Mais FGTS na casa própria

Conselho Curador amplia em R$ 3,4 bilhões orçamento destinado a habitação e saneamento

Cristiane Campos


Rio - O Conselho Curador do FGTS (Fundo de Garantia do Tempo de Serviço) aprovou ontem a ampliação do orçamento destinado a projetos de saneamento e habitação. As duas áreas ganharão mais R$ 3,4 bilhões para serem investidos este ano.

Quatro programas da Secretaria Nacional de Habitação, do Ministério das Cidades, vão receber R$ 2,05 bilhões adicionais — R$ 1,55 bilhão destinados a financiar pessoas físicas e jurídicas nos programas Carta de Crédito e Apoio à Produção.

Segundo o ministro das Cidades, Marcio Fortes de Almeida, a ampliação do volume de recursos para financiar a casa própria se deve à crescente demanda do mercado imobiliário no País.

REMANEJAMENTO

Há um mês, O DIA revelou, com exclusividade, que a Caixa Econômica Federal pediria suplementação de recursos do FGTS para garantir o financiamento da casa própria para os clientes do Rio. No estado, o orçamento de R$ 1 bilhão previsto para 2008 já havia se esgotado.
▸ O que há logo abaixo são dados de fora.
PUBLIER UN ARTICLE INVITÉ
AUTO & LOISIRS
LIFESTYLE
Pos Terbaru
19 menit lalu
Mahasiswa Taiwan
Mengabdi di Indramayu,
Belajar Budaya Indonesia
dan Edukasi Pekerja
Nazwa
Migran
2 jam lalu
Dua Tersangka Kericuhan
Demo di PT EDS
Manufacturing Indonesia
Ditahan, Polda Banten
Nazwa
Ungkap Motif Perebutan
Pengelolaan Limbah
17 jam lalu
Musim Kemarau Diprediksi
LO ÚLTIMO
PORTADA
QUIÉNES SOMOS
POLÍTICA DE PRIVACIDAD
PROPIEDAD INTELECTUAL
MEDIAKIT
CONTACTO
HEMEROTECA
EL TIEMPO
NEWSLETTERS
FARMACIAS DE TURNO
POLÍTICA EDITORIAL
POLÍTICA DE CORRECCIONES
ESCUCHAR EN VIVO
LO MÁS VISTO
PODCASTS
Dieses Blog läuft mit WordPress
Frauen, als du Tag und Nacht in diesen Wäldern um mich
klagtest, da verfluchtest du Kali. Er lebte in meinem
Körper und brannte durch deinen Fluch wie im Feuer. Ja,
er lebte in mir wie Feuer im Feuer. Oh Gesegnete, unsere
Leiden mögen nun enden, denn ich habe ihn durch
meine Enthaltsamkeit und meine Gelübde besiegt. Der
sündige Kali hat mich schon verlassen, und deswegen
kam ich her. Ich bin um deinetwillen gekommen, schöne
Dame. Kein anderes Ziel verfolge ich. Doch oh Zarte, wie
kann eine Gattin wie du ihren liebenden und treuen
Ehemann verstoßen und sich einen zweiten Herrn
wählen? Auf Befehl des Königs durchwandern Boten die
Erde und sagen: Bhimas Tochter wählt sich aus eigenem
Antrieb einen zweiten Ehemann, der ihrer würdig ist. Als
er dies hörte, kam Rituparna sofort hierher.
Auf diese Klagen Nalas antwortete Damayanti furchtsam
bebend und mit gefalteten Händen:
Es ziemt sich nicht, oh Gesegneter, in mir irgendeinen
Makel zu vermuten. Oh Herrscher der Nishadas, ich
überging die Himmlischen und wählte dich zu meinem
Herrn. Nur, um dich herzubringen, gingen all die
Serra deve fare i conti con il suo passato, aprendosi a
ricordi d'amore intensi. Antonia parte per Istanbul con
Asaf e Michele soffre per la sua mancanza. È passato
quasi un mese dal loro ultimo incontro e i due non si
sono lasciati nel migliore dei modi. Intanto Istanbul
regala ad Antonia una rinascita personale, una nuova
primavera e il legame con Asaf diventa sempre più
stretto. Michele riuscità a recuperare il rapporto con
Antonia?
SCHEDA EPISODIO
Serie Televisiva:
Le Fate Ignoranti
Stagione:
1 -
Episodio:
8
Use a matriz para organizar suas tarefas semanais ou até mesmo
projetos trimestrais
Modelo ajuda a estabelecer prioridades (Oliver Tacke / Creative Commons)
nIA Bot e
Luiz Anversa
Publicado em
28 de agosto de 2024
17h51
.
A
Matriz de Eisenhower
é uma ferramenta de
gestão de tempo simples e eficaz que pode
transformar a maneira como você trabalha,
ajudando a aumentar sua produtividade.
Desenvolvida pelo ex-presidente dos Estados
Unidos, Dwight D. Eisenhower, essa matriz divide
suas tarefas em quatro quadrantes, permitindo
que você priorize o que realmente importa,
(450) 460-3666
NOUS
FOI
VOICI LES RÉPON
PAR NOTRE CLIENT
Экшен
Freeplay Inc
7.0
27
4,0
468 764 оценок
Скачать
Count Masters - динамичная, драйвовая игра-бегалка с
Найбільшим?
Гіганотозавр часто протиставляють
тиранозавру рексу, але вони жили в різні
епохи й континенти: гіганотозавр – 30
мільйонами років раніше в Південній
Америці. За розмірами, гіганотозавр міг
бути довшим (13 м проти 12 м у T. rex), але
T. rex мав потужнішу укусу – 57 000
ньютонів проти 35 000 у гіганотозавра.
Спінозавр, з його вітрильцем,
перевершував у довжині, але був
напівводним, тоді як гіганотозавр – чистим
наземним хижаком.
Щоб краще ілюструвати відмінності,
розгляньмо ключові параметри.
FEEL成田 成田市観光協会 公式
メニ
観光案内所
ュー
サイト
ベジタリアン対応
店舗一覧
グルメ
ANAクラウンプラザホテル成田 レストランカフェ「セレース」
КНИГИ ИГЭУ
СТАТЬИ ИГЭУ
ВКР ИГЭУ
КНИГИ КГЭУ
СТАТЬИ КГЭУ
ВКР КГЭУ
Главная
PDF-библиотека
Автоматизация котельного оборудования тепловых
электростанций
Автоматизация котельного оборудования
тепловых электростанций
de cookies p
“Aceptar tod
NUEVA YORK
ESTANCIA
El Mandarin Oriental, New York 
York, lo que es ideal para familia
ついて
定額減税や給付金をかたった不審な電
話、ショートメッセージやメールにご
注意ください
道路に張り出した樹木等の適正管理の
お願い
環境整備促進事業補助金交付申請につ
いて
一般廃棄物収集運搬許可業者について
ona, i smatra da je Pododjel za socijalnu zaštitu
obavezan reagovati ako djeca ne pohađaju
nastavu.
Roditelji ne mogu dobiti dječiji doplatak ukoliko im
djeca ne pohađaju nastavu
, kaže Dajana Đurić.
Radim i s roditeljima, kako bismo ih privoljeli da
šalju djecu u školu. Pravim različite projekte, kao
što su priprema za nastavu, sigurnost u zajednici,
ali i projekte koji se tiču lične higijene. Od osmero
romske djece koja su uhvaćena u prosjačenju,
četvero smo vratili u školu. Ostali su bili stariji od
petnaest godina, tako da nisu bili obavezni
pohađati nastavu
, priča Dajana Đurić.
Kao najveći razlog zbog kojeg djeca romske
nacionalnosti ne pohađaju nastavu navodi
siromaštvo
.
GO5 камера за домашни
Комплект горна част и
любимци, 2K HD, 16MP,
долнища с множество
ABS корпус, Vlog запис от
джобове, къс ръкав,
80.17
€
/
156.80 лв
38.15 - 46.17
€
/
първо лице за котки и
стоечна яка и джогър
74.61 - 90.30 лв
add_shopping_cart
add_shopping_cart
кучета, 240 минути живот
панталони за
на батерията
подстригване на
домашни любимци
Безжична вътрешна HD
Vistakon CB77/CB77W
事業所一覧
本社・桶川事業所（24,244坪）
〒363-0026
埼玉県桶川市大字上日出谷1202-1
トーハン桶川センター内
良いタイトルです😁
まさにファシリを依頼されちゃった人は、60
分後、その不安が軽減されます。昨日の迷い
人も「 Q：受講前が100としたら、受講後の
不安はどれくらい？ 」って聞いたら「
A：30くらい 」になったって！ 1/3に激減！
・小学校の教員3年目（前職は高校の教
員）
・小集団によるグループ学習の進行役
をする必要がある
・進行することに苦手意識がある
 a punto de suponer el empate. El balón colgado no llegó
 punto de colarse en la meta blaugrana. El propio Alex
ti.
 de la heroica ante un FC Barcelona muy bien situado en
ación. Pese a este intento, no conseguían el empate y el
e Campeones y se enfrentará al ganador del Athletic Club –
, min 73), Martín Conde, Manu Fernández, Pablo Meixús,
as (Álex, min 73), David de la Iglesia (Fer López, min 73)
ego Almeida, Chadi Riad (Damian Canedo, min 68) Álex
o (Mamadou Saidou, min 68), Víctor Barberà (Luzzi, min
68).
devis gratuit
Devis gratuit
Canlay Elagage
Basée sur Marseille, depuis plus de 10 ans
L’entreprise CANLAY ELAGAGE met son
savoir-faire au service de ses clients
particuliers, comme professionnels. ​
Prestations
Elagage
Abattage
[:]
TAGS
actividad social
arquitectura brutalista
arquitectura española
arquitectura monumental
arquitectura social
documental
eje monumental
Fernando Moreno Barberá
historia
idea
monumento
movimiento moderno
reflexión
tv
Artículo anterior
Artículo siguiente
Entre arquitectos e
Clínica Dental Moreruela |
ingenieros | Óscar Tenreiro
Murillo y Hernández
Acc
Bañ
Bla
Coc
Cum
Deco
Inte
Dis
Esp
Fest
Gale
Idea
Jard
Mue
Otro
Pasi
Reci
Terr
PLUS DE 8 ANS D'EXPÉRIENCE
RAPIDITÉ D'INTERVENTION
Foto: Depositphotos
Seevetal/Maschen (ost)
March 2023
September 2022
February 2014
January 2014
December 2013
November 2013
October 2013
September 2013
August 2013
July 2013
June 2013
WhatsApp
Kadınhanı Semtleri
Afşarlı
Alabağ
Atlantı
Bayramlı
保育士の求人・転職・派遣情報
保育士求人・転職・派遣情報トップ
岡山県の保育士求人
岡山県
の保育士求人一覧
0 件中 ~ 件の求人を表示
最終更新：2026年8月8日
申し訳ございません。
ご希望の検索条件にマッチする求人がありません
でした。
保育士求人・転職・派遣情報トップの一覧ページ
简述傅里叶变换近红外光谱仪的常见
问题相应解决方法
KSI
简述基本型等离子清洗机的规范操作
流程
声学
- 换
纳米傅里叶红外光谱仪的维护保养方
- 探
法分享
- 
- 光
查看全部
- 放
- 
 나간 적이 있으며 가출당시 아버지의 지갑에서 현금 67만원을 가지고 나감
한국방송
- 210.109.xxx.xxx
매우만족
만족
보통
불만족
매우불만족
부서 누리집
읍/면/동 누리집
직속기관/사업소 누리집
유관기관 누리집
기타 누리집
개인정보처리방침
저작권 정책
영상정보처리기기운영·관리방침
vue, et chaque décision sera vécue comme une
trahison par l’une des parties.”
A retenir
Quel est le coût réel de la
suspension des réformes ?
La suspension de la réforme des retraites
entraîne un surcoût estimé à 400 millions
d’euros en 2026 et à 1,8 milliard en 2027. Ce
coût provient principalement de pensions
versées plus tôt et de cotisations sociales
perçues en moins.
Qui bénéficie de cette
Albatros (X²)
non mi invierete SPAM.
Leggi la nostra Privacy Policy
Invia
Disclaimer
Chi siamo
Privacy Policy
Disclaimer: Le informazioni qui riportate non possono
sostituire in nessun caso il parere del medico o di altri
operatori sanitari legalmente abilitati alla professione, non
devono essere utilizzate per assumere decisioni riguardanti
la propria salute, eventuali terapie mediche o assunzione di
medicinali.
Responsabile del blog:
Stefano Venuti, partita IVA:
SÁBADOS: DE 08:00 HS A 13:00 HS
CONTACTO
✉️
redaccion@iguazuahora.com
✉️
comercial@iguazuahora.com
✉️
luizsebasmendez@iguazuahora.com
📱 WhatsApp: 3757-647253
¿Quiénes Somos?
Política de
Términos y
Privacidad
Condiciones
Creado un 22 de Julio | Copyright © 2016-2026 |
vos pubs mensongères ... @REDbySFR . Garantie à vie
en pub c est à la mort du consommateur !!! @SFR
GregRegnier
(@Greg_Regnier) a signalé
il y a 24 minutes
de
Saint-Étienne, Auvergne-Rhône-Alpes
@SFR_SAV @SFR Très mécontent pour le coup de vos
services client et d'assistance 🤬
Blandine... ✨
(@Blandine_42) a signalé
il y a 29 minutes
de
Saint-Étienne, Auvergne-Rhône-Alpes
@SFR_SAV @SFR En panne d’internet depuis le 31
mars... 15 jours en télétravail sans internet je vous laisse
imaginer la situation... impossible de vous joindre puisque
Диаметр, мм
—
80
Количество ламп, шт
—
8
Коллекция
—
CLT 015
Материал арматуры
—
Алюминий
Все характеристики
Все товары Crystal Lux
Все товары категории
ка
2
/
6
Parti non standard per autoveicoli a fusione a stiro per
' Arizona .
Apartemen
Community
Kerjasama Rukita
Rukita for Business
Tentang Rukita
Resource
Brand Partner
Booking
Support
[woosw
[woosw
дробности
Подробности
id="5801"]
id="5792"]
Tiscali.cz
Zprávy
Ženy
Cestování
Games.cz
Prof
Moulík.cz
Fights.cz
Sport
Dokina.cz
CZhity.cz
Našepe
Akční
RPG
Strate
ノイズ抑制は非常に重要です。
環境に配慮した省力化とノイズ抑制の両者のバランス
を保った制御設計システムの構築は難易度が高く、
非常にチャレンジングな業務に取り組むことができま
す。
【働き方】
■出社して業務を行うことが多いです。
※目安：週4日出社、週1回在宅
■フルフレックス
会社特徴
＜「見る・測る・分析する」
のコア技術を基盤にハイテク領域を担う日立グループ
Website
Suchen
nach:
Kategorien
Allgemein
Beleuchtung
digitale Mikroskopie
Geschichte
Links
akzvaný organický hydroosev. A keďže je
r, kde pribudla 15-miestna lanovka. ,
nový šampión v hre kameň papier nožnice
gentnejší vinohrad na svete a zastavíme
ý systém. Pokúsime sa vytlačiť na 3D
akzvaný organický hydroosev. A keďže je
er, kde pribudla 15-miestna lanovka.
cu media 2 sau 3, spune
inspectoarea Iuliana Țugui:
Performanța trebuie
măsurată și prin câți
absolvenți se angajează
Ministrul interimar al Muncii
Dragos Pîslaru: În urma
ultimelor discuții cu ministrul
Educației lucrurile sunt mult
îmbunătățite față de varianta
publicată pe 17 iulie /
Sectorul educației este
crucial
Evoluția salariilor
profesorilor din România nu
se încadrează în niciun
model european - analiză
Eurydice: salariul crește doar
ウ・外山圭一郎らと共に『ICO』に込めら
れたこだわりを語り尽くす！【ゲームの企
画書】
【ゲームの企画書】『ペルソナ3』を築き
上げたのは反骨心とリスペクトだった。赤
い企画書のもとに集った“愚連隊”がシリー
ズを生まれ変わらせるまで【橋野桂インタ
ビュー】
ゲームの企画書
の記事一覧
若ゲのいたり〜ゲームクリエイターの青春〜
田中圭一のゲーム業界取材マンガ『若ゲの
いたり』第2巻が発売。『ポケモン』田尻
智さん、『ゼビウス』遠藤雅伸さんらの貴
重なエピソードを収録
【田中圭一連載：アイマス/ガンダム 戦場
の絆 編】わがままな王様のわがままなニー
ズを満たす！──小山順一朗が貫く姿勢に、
Em muitas agências, contratos prontos para serem assinados estavam à espera de novas verbas. A Caixa precisou fazer remanejamento do dinheiro entre as agências e, por isso, decidiu pedir mais verbas ao conselho.

Para o BNDES, R$ 6 bilhões

A escassez de recursos do FGTS vinha prejudicando também as imobiliárias que atuam no segmento de imóveis econômicos. Muitas ficaram na dependência da ampliação do orçamento para retomar processos já aprovados. O orçamento do FGTS para saneamento foi ampliado em R$ 1,35 bilhão para garantir a realização de obras do PAC (Programa de Aceleração do Crescimento).

Na mesma reunião, o Conselho do Fundo de Garantia decidiu repassar ao BNDES R$ 6 bilhões em títulos que pertencem ao Tesouro Nacional — esses papéis são originários do extinto Fundo de Compensações das Variações Salariais (FCVS). A resolução que vai permitir ao fundo se desfazer desses títulos foi aprovada sob o argumento de contornar a falta de recursos do BNDES para atender a projetos nacionais de infra-estrutura.

De posse dos papéis, o BNDES poderá repassá-los aos bancos e renegociar alternativas com o Tesouro Nacional, a fim de se capitalizar. A taxa de remuneração vai variar de 3,12% ao ano a 6,17% ao ano, dependendo da série e dos prazos de vencimento, até janeiro de 2027.